This tutorial will help you get started with GenoClone by demonstrating how to perform subclone inference from exome or whole genome sequencing. If you experience any problems following these steps, please don't hesitate to contact us by email: [email protected].
GenoClone aims to provide useful tool to infer the tumor subclones and study tumor heterogeneity. If any of the following requirements conflict with your lab's set up, please contact us.
-
System Requirements:Linux operating system
-
Software Requirements: Python 2.7+, MATLAB 2014+, samtools 1.3.1, VarScan 2.4.2
Notes: Python, MATLAB, and samtools are available through your path environment variable.
- Alignment file: BAM alignment - You need the tumor and matched normal bam file from exome or whole genome sequencing.
- Reference files: --reference - genome FASTA file (Input for VarScan to detect the mutations)
You need to download: GenoClone-0.1.tar.gz.
Uncompress and extract the directory in a location of your choice to get a directory containing GenoClone executable files:
$ tar -xzvf GenoClone-0.1.tar.gz
$ ls GenoClone/bin/
GenoClone
Then check the commond of GenoClone:
$ GenoClone/bin/GenoClone -h usage: GenoClone [-h] -o OUTPUT [--tempdir TEMPDIR | --specific_tempdir SPECIFIC_TEMPDIR] varscan bam Detect the linkage information between somatic mutation(SNV) and germline mutation(SNP) positional arguments: varscan REQUIRED Input the output file from Varscan bam REQUIRED Input the alignment tumor bam file optional arguments: -h, --help show this help message and exit -o OUTPUT, --output OUTPUT REQUIRED Output filename, totally it produce two files, one '.csv' file for the composition of subclone and the other '.pdf' file for the evaluation of different number of subclones (default: None) --tempdir TEMPDIR The temporary directory is made and destroyed here. (default: /tmp) --specific_tempdir SPECIFIC_TEMPDIR This temporary directory will be used, but will remain after executing. (default: None)

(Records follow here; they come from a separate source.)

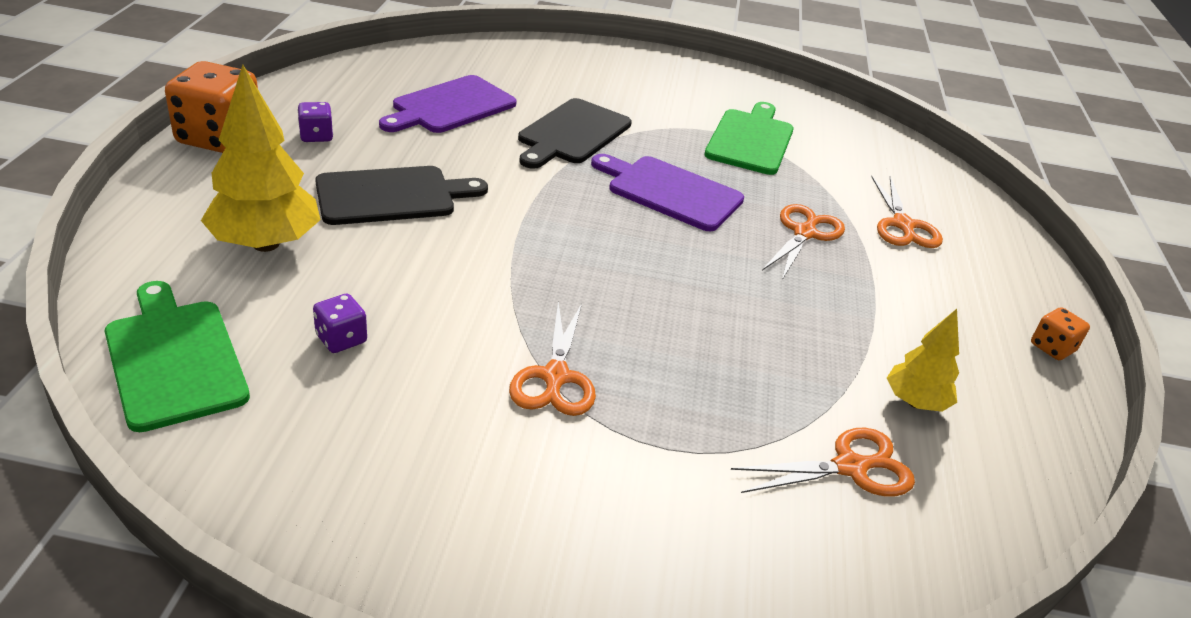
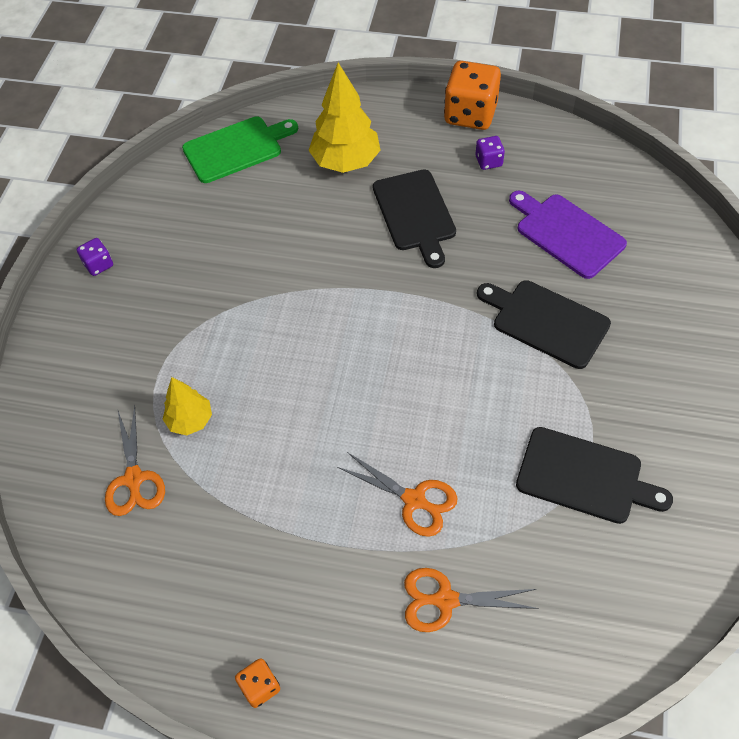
camera: 100 degrees right, 20 degrees up
(341, 339) = (255, 211): purple dice -> purple dice (98, 265)
(555, 377) = (222, 316): orange scissors -> none
(670, 192) = (462, 395): purple cutting board -> none
(751, 140) = (584, 477): green cutting board -> black cutting board
(915, 402) = (193, 540): yellow tree -> yellow tree (190, 420)

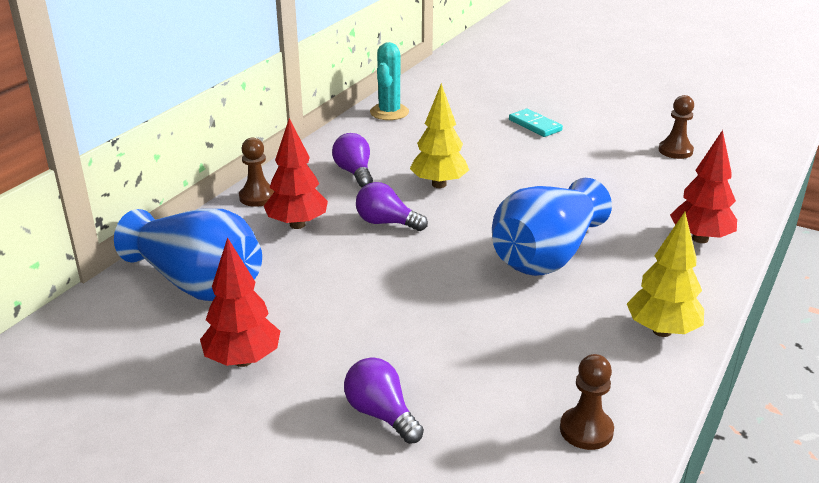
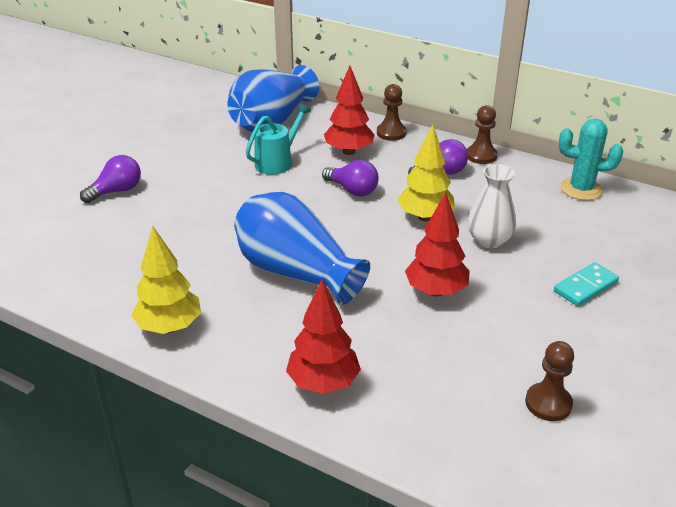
camera: 90 degrees right, 5 degrees up
(243, 360) = (184, 143): red tree -> red tree (436, 291)
(314, 274) = (277, 162): none -> turquoise watering can
(386, 223) = (352, 190): purple light bulb -> purple light bulb turned 105 degrees clockwise
(475, 157) = (489, 240): none -> white vase
(586, 430) = (68, 271): brown pawn -> brown pawn (481, 156)

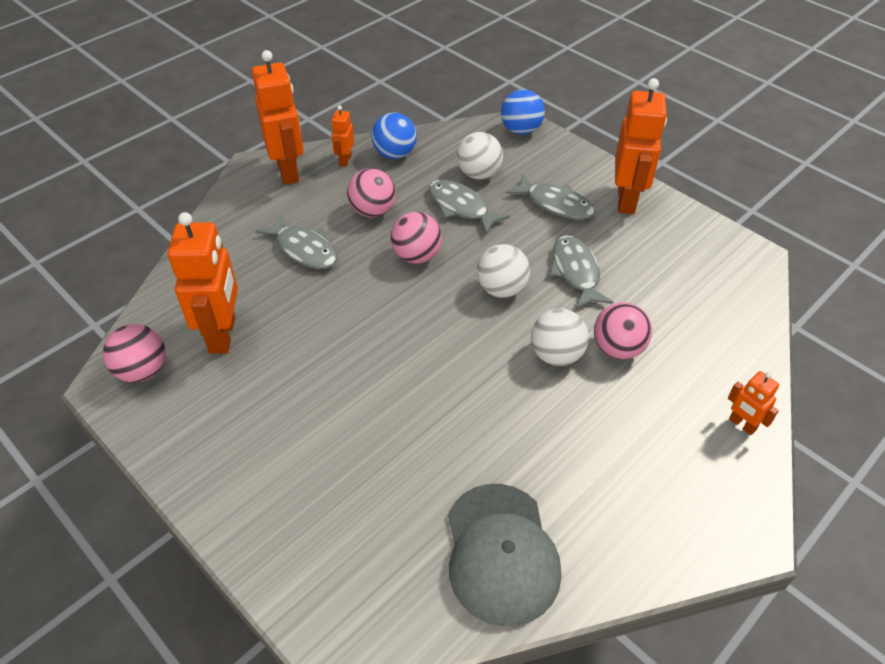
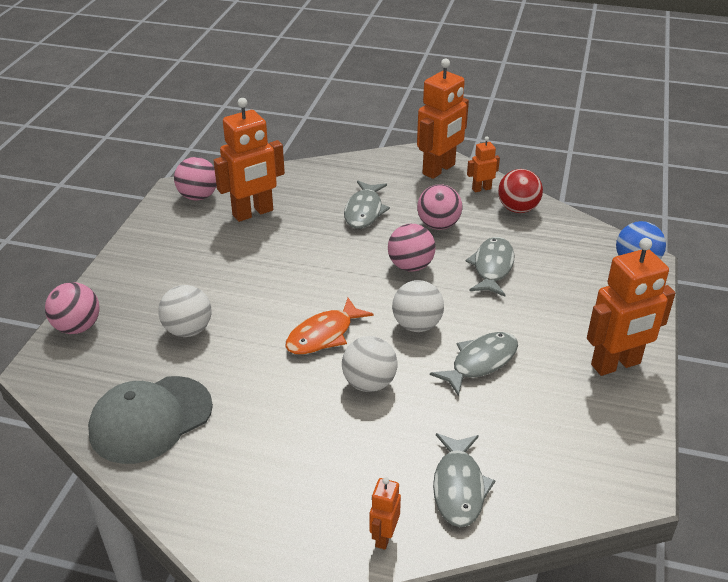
camera: 60 degrees right, 10 degrees down
(395, 154) = (518, 209): blue ball -> red ball
(468, 359) = (323, 335): none -> orange fish
(479, 174) = (545, 261): white ball -> white ball (188, 330)
(555, 204) = (557, 320): grey fish -> grey fish (459, 487)
(617, 348) = (409, 420): pink ball -> pink ball (77, 327)

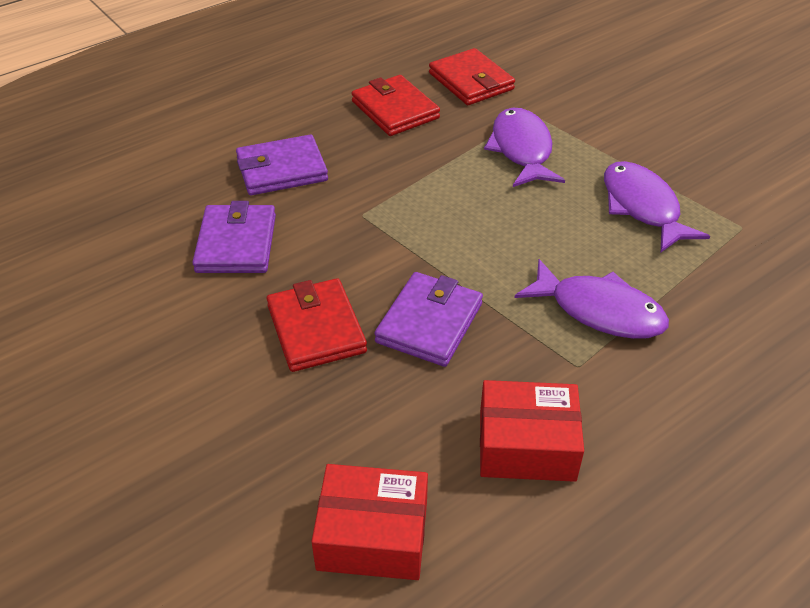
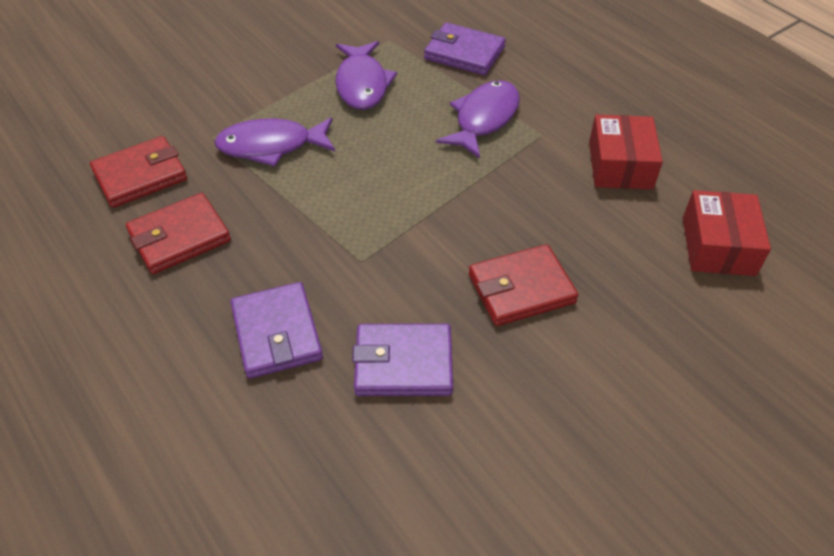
camera: 90 degrees left, 5 degrees up
(429, 323) = (506, 213): purple wallet -> purple wallet (464, 53)
(642, 207) = (362, 84): purple fish -> purple fish turned 75 degrees counterclockwise

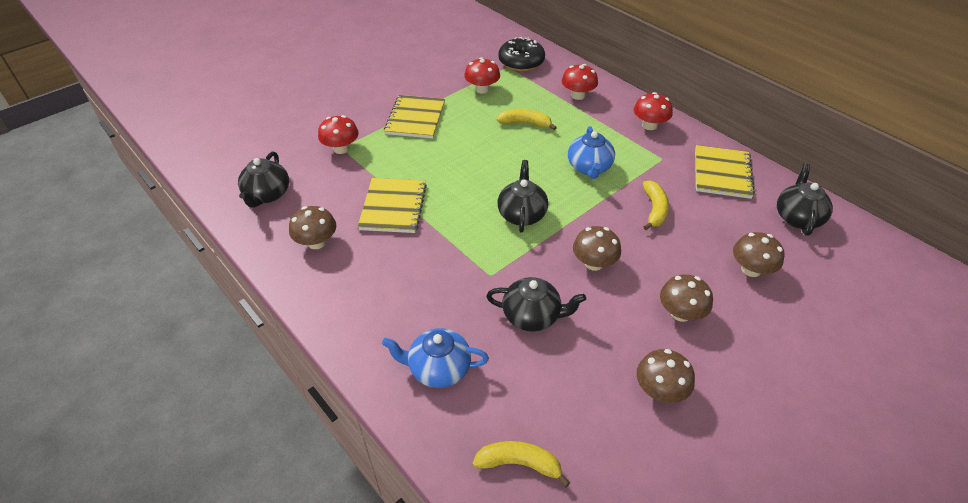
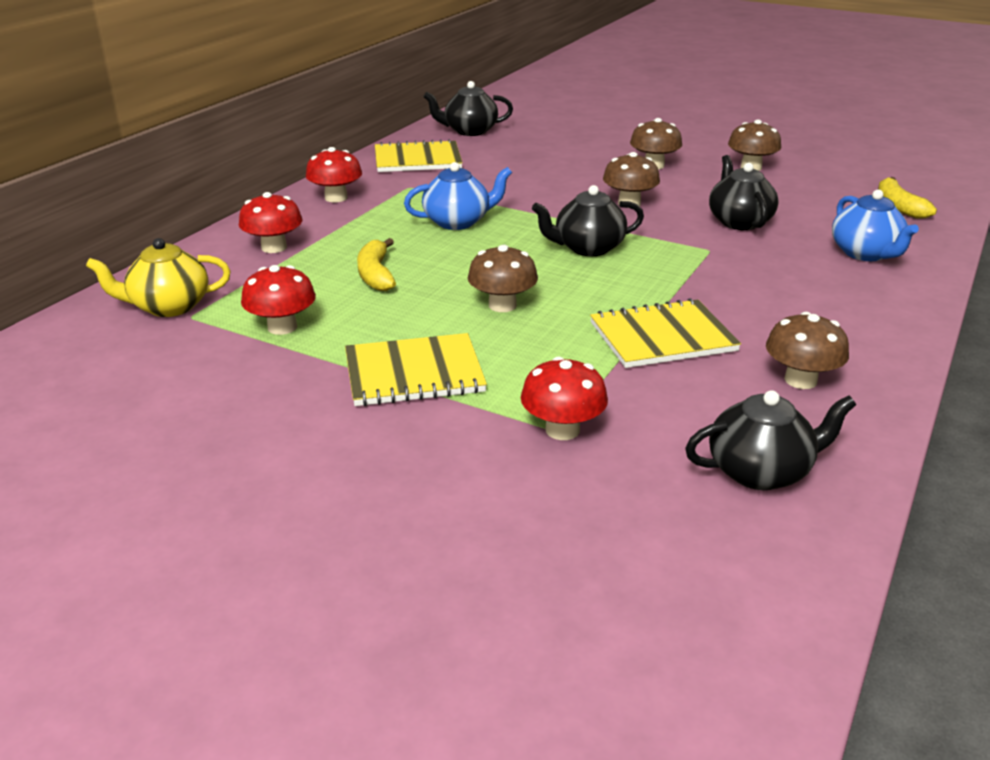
camera: 110 degrees left, 15 degrees down
(521, 62) = (169, 306): black donut -> yellow teapot
(654, 209) = (511, 184): yellow banana -> none
(751, 269) = (564, 145): brown mushroom -> brown mushroom (502, 305)

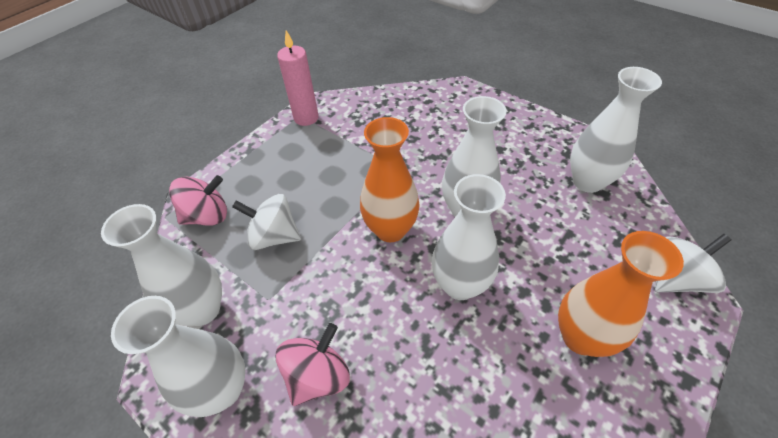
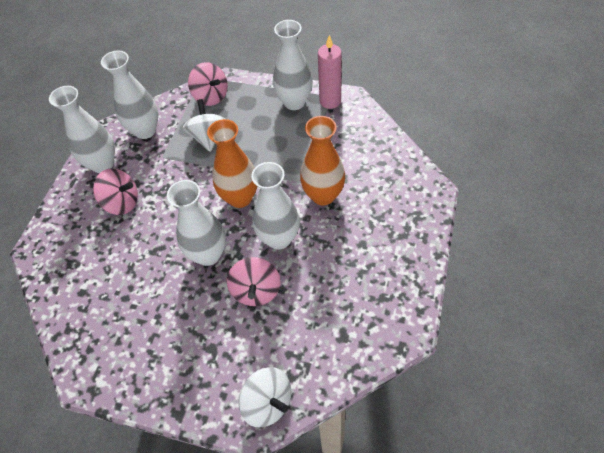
camera: 70 degrees right, 5 degrees up
(529, 249) = (256, 291): none -> pink spinning top
(581, 337) = (191, 339): orange vase -> orange vase (323, 195)
(587, 181) = (352, 321): white vase -> white vase (294, 102)

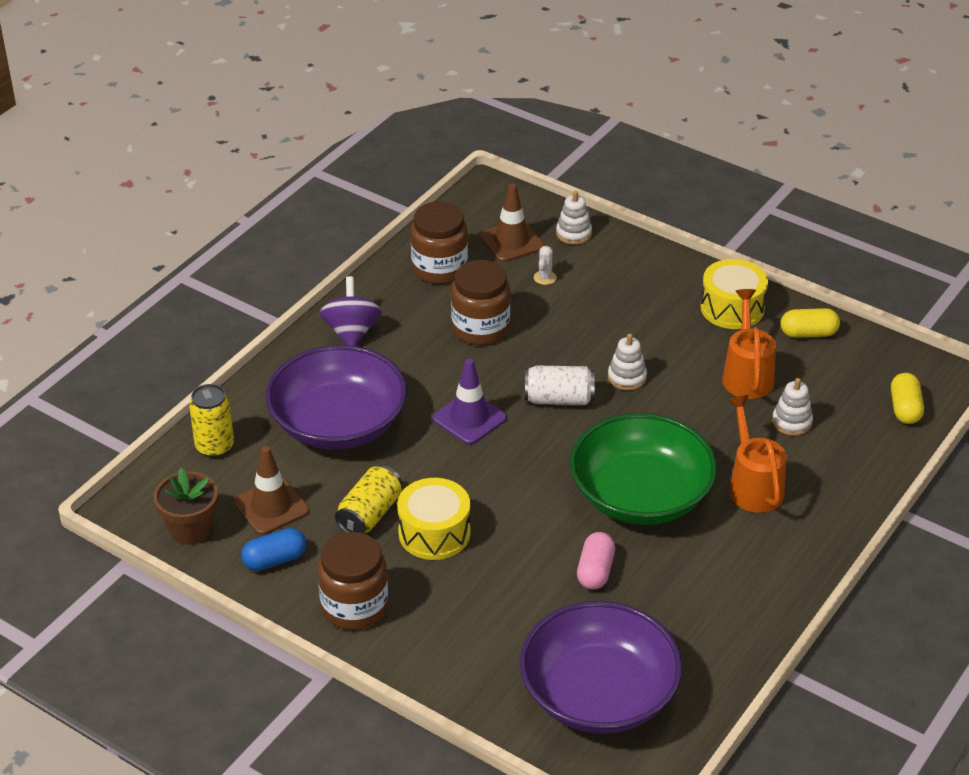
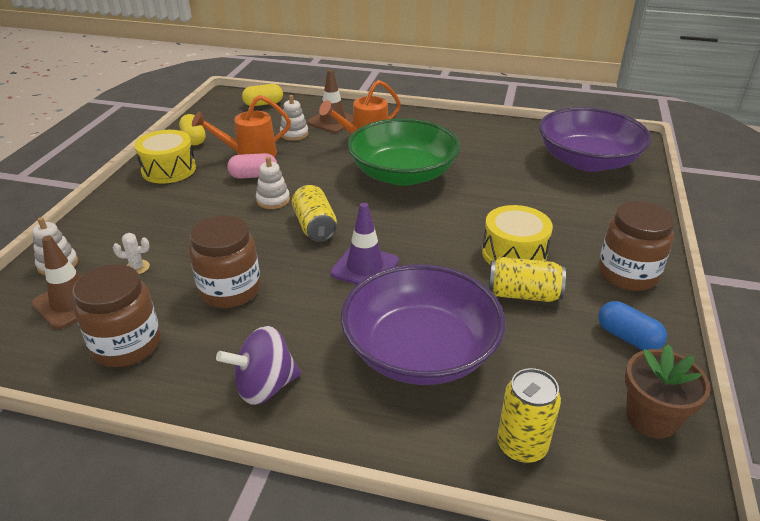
camera: 110 degrees left, 5 degrees down
(271, 507) = (568, 363): brown traffic cone -> brown traffic cone (332, 121)
(559, 399) = (315, 226): white can -> yellow can
(595, 571) = (488, 179): pink capsule -> pink capsule (253, 176)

GenoClone depends on the output of VarScan, the two softwares require:
- Reference.fasta: the indexed reference genome FASTA file.
- Tumor.bam and Normal.bam : the binary sequence alignment/map formatted (BAM) sequence data from tumor and matched normal DNA sample.
VarScan needs the BAM file of tumor and matched normal and reference genome to obtain the total mutations (germline and somatic mutations). Then GenoClone uses the tumor bam file and total mutations to infer the subclones.
The bam files for tumor and matched normal could be downloaded from National Cancer Institute and corresponding Reference.fasta. Here is the link: https://gdc.cancer.gov/about-data/data-harmonization-and-generation/gdc-reference-files.
Step 1. Use VarScan to obtain the total mutations:
$ samtools mpileup -q 1 -f Reference.fasta Tumor.bam >tumor.pileup $ samtools mpileup -q 1 -f Reference.Genome Normal.bam >tumor.pileup $ java -jar varScan somatic normal.pileup tumor.pileup --output-vcf 1 --output-snp total_mutations.vcf
Step 2. Use GenoClone to infer subclones:
$ /GenoClone/bin/GenoClone total_mutations.vcf Tumor.bam -o Tumor
GenoClone output two files:
Tumor.csv: the number of subclones and the compositon of each subclones and the goodness value varies with number of subclones.
Tumor.pdf: the difference between true and observed VAF and goodness varies with number of subclones.